Yeah, this started happening to me a couple of weeks back. Image-host doesn't work, the regular gallery doesn't work, even the avatar uploader is having issues. I've alerted Alex and will let y'all know what the deal is when I can.


----------



## ZeroSignal (Jun 6, 2009)

DDDorian said:


> Yeah, this started happening to me a couple of weeks back. Image-host doesn't work, the regular gallery doesn't work, even the avatar uploader is having issues. I've alerted Alex and will let y'all know what the deal is when I can.



Thanks man. Although... I won't be holding my breath...


----------



## Stitch (Jun 6, 2009)

Is there any way to set this thread for an auto bump in four months time to remind us Alex still hasn't fixed it?


----------



## HighGain510 (Jun 6, 2009)

Sign up for a photobucket account. It's free too.


----------



## ZeroSignal (Jun 6, 2009)

HighGain510 said:


> Sign up for a photobucket account. It's free too.

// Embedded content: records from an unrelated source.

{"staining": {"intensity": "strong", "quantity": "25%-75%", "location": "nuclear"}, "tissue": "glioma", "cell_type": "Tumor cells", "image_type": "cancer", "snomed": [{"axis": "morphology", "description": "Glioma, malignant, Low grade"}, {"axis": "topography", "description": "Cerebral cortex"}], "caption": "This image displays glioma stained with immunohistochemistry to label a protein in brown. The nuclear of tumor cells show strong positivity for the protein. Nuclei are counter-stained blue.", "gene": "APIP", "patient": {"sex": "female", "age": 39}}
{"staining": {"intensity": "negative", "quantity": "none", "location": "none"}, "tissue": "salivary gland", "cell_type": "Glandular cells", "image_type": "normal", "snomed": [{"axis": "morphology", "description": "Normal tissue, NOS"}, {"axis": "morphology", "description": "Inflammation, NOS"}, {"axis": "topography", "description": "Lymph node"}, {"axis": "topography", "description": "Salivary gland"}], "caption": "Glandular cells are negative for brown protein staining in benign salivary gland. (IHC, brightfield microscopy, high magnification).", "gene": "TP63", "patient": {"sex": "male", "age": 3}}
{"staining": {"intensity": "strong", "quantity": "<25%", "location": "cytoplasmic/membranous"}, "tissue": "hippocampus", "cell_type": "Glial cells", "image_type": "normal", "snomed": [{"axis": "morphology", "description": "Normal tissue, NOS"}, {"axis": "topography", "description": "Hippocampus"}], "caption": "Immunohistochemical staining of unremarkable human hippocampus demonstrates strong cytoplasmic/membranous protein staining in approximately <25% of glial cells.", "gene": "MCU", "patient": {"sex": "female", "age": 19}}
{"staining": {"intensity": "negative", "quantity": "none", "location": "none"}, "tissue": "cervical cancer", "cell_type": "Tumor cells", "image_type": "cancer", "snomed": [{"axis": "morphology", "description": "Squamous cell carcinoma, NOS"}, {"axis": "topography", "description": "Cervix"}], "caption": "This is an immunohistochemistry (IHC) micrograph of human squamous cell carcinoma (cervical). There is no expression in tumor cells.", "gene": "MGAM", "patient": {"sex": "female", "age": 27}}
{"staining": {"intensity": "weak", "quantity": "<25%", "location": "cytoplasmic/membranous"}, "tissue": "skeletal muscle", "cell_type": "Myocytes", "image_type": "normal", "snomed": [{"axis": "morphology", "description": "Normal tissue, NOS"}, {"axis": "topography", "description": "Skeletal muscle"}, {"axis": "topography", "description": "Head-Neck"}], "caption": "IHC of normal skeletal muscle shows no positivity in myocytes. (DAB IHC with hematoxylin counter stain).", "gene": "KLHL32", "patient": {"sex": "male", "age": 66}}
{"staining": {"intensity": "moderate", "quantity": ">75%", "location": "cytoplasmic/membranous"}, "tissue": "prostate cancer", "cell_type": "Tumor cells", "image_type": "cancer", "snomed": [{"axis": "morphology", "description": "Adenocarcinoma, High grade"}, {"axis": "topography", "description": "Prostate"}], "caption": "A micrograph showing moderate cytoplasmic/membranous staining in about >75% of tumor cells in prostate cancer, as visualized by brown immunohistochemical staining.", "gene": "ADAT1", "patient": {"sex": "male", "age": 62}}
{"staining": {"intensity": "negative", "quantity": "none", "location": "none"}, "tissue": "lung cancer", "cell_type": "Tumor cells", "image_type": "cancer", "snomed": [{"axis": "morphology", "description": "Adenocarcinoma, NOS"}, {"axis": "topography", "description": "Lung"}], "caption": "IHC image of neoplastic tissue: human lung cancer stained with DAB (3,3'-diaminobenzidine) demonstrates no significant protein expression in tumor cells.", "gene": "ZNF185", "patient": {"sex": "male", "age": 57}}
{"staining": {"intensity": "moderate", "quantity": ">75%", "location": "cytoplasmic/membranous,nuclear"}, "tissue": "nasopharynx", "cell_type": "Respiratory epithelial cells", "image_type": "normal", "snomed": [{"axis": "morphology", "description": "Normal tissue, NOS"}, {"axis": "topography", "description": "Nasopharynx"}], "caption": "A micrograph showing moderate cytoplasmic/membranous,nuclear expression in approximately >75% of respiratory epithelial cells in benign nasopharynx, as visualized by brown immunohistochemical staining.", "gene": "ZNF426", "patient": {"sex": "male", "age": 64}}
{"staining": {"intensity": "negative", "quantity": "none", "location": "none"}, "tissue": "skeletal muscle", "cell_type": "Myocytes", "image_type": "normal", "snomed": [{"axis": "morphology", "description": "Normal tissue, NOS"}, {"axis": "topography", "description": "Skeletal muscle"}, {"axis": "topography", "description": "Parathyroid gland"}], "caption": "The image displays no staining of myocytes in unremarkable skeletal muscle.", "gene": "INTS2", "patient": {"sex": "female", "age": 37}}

True... But it's the principle that counts...


----------



## Chris (Jun 7, 2009)

ZeroSignal said:


> What gives, guys? Anyone else having trouble uploading stuff?
> 
> I keep getting a blank white page featuring the following text:
> "
> ...



That error happens when you don't have the GD libraries installed for PHP server side.


----------